Jul 14, 2019

BLANEY’S APPEALS: ONTARIO COURT OF APPEAL SUMMARIES (JULY 8 – 12, 2019)

Himidan v. Farquharson, 2019 ONCA 575 (CanLII)

Himidan v. Farquharson, 2019 ONCA 575

[Huscroft, Trotter and Zarnett JJ.A.]

COUNSEL:

T. Pagliaroli and B. McKoy, for the appellant

C. Raphael and B. Chung, for the respondents

FACTS:

The parties entered into an agreement for the respondents to purchase the appellant’s house. Prior to the closing, neighbours of the property asserted ownership over a two foot strip of the nine foot wide driveway. The appellant and the neighbours were unable to resolve the dispute and litigation was commenced between the appellant and the neighbours. In light of the litigation, the respondents refused to close the sale on the basis that the appellant could not convey clear title to the entire driveway and walked away. The appellant commenced an action for damages arising from the failure to close. The respondents counterclaimed for a return of their deposit. Both parties moved for summary judgment to dismiss the claims against them and for judgment on their own claims.

The motion judge found for the respondents because in her view, the purchase agreement was a representation that the appellant owned all of “what was visually apparent as the functioning private driveway.” She found that there was a defect in the appellant’s title to the driveway, and this defect was significant enough to entitle the respondents to refuse to close.

ISSUES:

(1) Did the motion judge err in her interpretation of the purchase agreement?

(2) If there was no error, did the motion judge err in finding the defect to be significant enough to permit the respondents to refuse to close?

HOLDING:

Appeal dismissed.

REASONING:

(1) No, the motion judge did not err in her interpretation of the purchase agreement.
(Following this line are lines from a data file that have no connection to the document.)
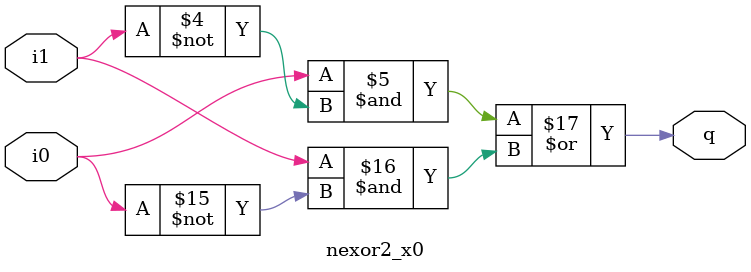
<source format=v>
/*                                                                      */
/*  Avertec Release v3.4p5 (64 bits on Linux 6.15.8-1-default)          */
/*  Generation date Fri Aug 15 11:22:42 2025                            */
/*                                                                      */
/*  Verilog data flow description generated from `nexor2_x0`            */
/*                                                                      */


`timescale 1 ps/1 ps

module nexor2_x0 (i0, i1, q);

  input  i0;
  input  i1;
  output q;

  wire i1_n;
  wire i0_n;

  assign i0_n = ~(i0);
  assign i1_n = ~(i1);

  assign q = ((~(i0_n) & ~(i1)) | (~(i0_n) & ~(i0)) | (~(i1_n) & ~(i1)) |
(~(i1_n) & ~(i0)));

endmodule

</source>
The purchase agreement represented that the driveway was only 7 feet wide, but that the driveway belonged to property, subject to a right of way. However, the driveway, as it visually appeared, was nine feet wide. The appellant submitted that the motion judge erred by relying on the respondent’s subjective “understanding of what they were getting”, and not the text of the Schedule to the agreement.

The Court found that the motion judge used the factual matrix to “deepen” her understanding of the intentions of the parties at the time of executing the contract. Further, in LeMesurier, the Court of Appeal had previously held that purchasers were entitle to assume that “everything which to the eye appeared part of the driveway” was in fact part of the driveway. The motion judge was entitled to find as she did that any reasonable person, upon viewing the property, would assume the driveway was in fact 9 feet wide, notwithstanding the provision in the APS that indicated the driveway was only 7 feet wide.

The fact that the purchase agreement made reference to right of way was of no relief to the appellant as the neighbours’ claim was for ownership, not right of way.

The Court also referenced the need to interpret contracts in accordance with sound commercial principals and good business sense, as was discussed in Ventas. If, as the appellants submitted, they were only selling seven of the nine feet of the driveway, as well as the house, it would mean they would, if successful against the neighbours, retain a two foot strip of driveway and nothing else. The Court found this did not make commercial sense and so rejected this argument.

(2) No, the motion judge did not err in finding the defect to be significant enough to permit the respondents to refuse to close.

The neighbours were seeking $200,000 to settle their claim to ownership. The appellant later sold the property for $145,000 less than the respondents had agreed to purchase it for. The two foot strip that was subject to dispute, in the appellant’s own words, interfered with opening car doors and use of the garage. In light of these facts, the Court found no error in the motion judge’s reasons. “The respondents’ reliance on it in refusing to close was neither arbitrary nor capricious” and so was not a wrongful refusal to close.